Question: Dear Moxie,
I would love to hear your thoughts. I will tell you the short version, then maybe a longer one to provide some context.
I am now 25, and had been in a relationship with someone in his 30’s for 2 years. About 6 months ago, he went on a trip to Asia with guy friends . About a week ago, at a party he hosted, one of his guy friends who was on the trip, said something to the effect of, “J – you know that girl you hooked up with in that club in X?” My ex later told me that he spent the night with a random girl while on the trip, and how sorry he was.
A longer version for context: I am the daughter of Mexican immigrants. I grew up in a trailer park in the central valley, and my parents picked vegetables and work odd end jobs. We did not have a lot – there were times our trailer part did not have running water. I never really dated – I worked and studied through high school, and went to college on a one of those merit based scholarships where your GPA drops, you are done. I pretty much just worked and studied my entire life. I started my PHD program here in the city about 2 years ago. I joined a dating app, as my friends all joked that I was headed to 30 year virgin territories (never been on a date at that time). I met J on the dating app. He was kind of whirl wind every since. He is very charismatic, very smart, and easy to love so to speak. We would sit on his roof and talk for hours. He is older. He just showed me so many things I had never seen/done before. I mention this as part of me recognize that I got a lot out of the
relationship that wasn’t just love and friendship. There were a lot of superficial things as well – like going to places, going to parties, and i had never know anyone who lived in a triplex on Crosby Street before (feel free to redact location). He has really interesting friends (like founders of companies that you hear about). So part of me wonder: how much of things did I *not* see because I wanted to have access to the *things*?

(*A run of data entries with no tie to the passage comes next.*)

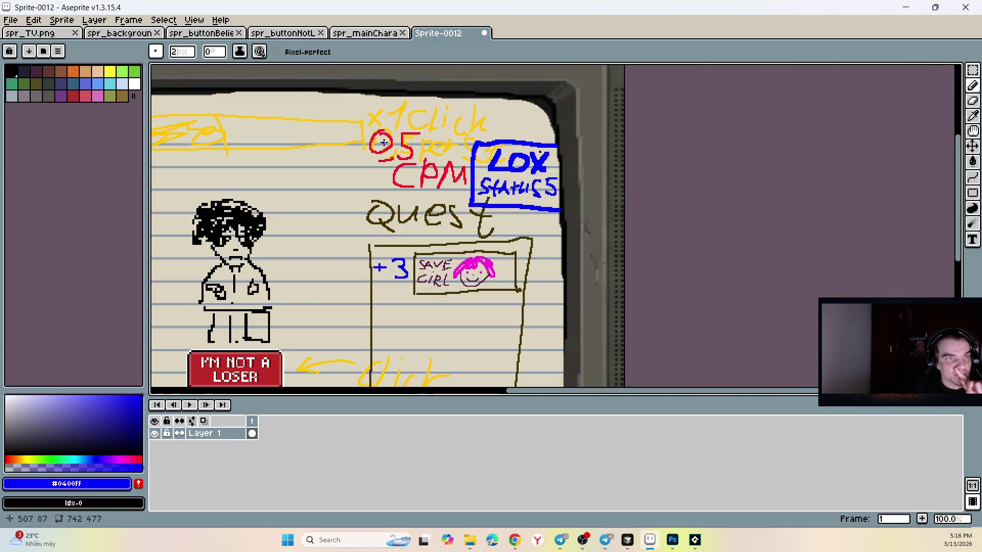
pyautogui.scroll(1, 384, 131)
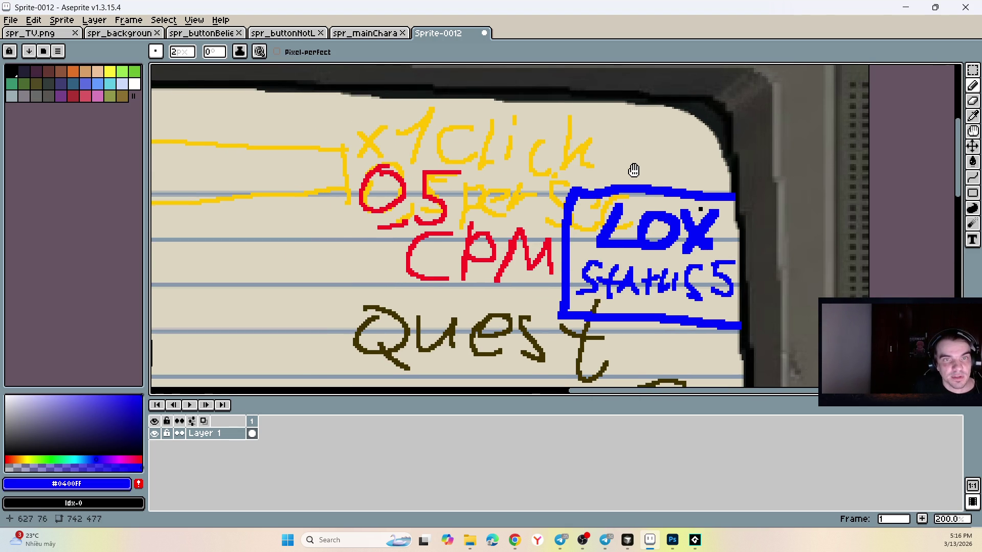
pyautogui.moveTo(624, 117)
pyautogui.mouseDown()
pyautogui.moveTo(629, 152)
pyautogui.moveTo(430, 160)
pyautogui.moveTo(601, 160)
pyautogui.moveTo(536, 111)
pyautogui.moveTo(353, 77)
pyautogui.moveTo(631, 198)
pyautogui.moveTo(594, 61)
pyautogui.moveTo(567, 195)
pyautogui.mouseUp()
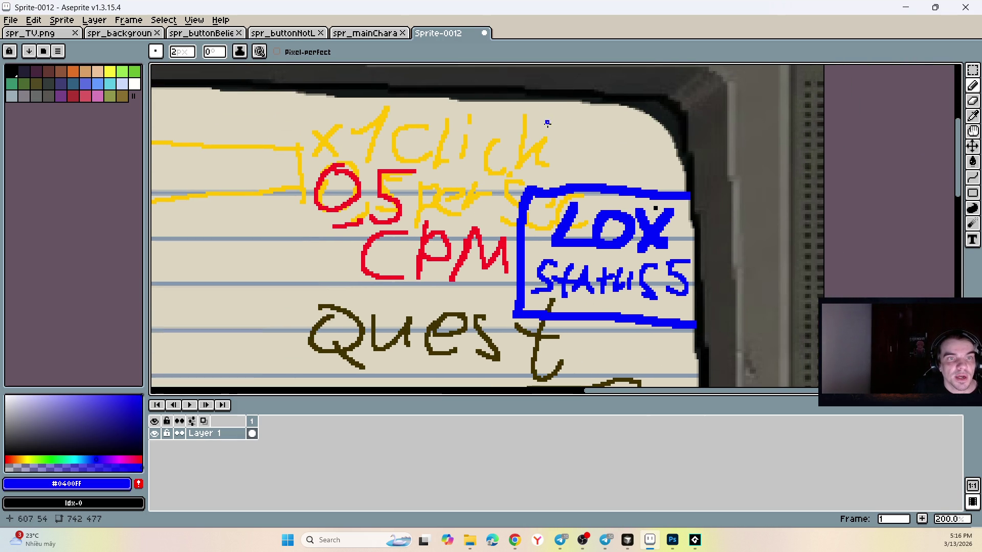
# - Write '1st =' and a yellow +1 beside x1click
pyautogui.moveTo(537, 123)
pyautogui.mouseDown()
pyautogui.moveTo(550, 143)
pyautogui.moveTo(597, 141)
pyautogui.moveTo(601, 124)
pyautogui.mouseUp()
pyautogui.moveTo(574, 123)
pyautogui.mouseDown()
pyautogui.moveTo(579, 134)
pyautogui.moveTo(559, 141)
pyautogui.moveTo(634, 124)
pyautogui.mouseUp()
pyautogui.moveTo(608, 130); pyautogui.dragTo(634, 129)
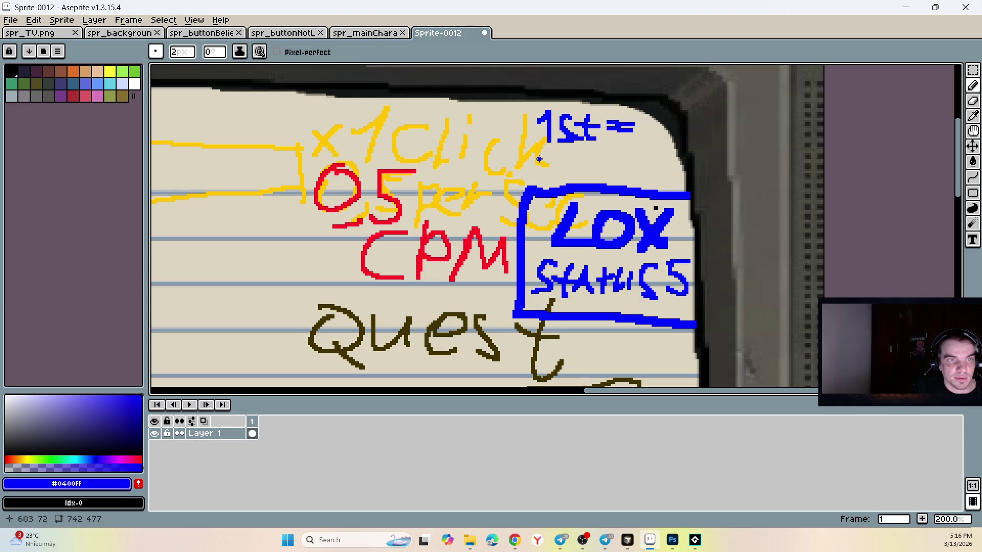
pyautogui.keyDown('alt'); pyautogui.click(381, 122); pyautogui.keyUp('alt')
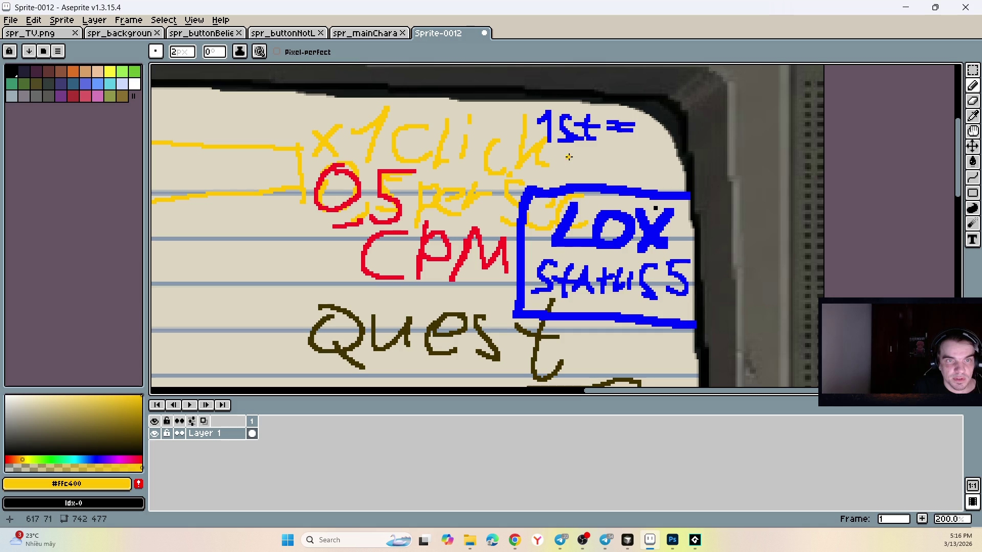
pyautogui.moveTo(613, 142)
pyautogui.mouseDown()
pyautogui.moveTo(601, 155)
pyautogui.moveTo(638, 140)
pyautogui.mouseUp()
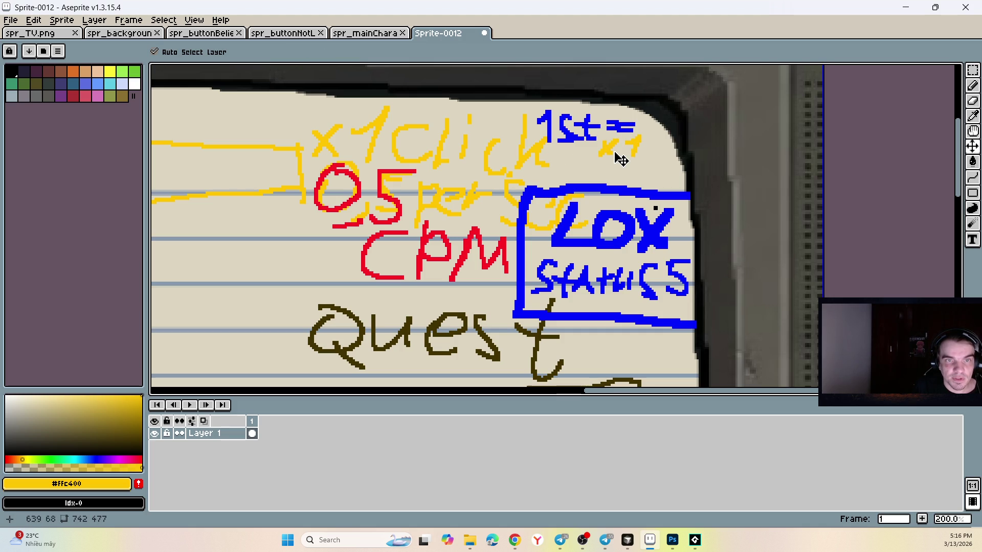
pyautogui.press('ctrl+z')
pyautogui.press('ctrl+z')
pyautogui.press('ctrl+z')
pyautogui.moveTo(608, 140)
pyautogui.mouseDown()
pyautogui.moveTo(609, 159)
pyautogui.moveTo(640, 147)
pyautogui.moveTo(640, 160)
pyautogui.mouseUp()
pyautogui.scroll(-2, 562, 154)
pyautogui.scroll(1, 407, 180)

Now to the present. He apologized. He is so sorry. It did not mean anything. The one night doesn’t have anything to do with us. Then last night, a friend found him on a new dating app called Bumble, and his profile stated something like, “One thing I learned from my last relationship is to not care too much about how accomplished a girl is. Some Harvard PhDs are boring as hell.” I guess he is/was talking about me. I had to chuckle, and spent all of last night crying.
My question: honestly, was this really my fault? did I overlook things because I wanted the “things”? was this a rookie mistake? Was it all just a fake delusion? Was I in love with the glitter that wasn’t real?
You’re only sin was being inexperienced. The rest is on him. Hes a douchebag who hangs out with other douchebags, a red flag in its own right.
He’s used to being able to impress women with his money and flash. He relies on those things because that’s all he brings to the table. You were the fundamentally inferior to him non-threatening woman that men like that prefer. Women like you – inexperienced and unsophisticated – are exactly what guys like this need. Why? Because underneath the shell they’ve created, there’s just an empty void of nothing. Their personality sucks, they’re probably not that great in bed, they’re not terribly interesting, etc. They have to be with women who don’t have anything to compare them to so that they stay impressive for as long as possible.
He thinks you’re dumb and will believe him or will – at the very least – look the other way because of his status and accomplishments. See, he thinks that’s really what women care about, probably because that’s the only kind of women he’s ever dated. Young women. Inexperienced women. Women who grew up poor. He relies on their innocence and naivete. Meanwhile he’s off cheating or engaging in inappropriate behavior with other women. He’s expecting you to stick around because he thinks you’re stupid.
Prove him wrong by Girl, Bye-ing this douchebag.